• Directions:
The expected response is the full set of records, unchanged.

(Stored dataset items)
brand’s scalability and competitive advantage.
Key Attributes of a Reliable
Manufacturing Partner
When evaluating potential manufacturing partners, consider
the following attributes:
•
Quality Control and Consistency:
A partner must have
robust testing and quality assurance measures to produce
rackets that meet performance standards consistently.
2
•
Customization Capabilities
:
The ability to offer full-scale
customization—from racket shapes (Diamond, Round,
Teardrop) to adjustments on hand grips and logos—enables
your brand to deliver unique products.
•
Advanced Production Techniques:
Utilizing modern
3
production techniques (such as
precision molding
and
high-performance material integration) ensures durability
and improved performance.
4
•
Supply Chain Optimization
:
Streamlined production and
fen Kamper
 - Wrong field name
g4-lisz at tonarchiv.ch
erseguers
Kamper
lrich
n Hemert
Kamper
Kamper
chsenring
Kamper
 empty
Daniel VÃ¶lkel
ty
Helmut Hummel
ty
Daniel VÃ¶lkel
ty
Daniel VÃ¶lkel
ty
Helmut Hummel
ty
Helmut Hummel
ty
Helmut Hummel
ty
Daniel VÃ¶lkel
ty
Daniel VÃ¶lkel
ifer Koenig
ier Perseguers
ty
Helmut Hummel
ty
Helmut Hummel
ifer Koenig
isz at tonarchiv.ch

• Output for this exercise:
brand’s scalability and competitive advantage.
Key Attributes of a Reliable
Manufacturing Partner
When evaluating potential manufacturing partners, consider
the following attributes:
•
Quality Control and Consistency:
A partner must have
robust testing and quality assurance measures to produce
rackets that meet performance standards consistently.
2
•
Customization Capabilities
:
The ability to offer full-scale
customization—from racket shapes (Diamond, Round,
Teardrop) to adjustments on hand grips and logos—enables
your brand to deliver unique products.
•
Advanced Production Techniques:
Utilizing modern
3
production techniques (such as
precision molding
and
high-performance material integration) ensures durability
and improved performance.
4
•
Supply Chain Optimization
:
Streamlined production and
fen Kamper
 - Wrong field name
g4-lisz at tonarchiv.ch
erseguers
Kamper
lrich
n Hemert
Kamper
Kamper
chsenring
Kamper
 empty
Daniel VÃ¶lkel
ty
Helmut Hummel
ty
Daniel VÃ¶lkel
ty
Daniel VÃ¶lkel
ty
Helmut Hummel
ty
Helmut Hummel
ty
Helmut Hummel
ty
Daniel VÃ¶lkel
ty
Daniel VÃ¶lkel
ifer Koenig
ier Perseguers
ty
Helmut Hummel
ty
Helmut Hummel
ifer Koenig
isz at tonarchiv.ch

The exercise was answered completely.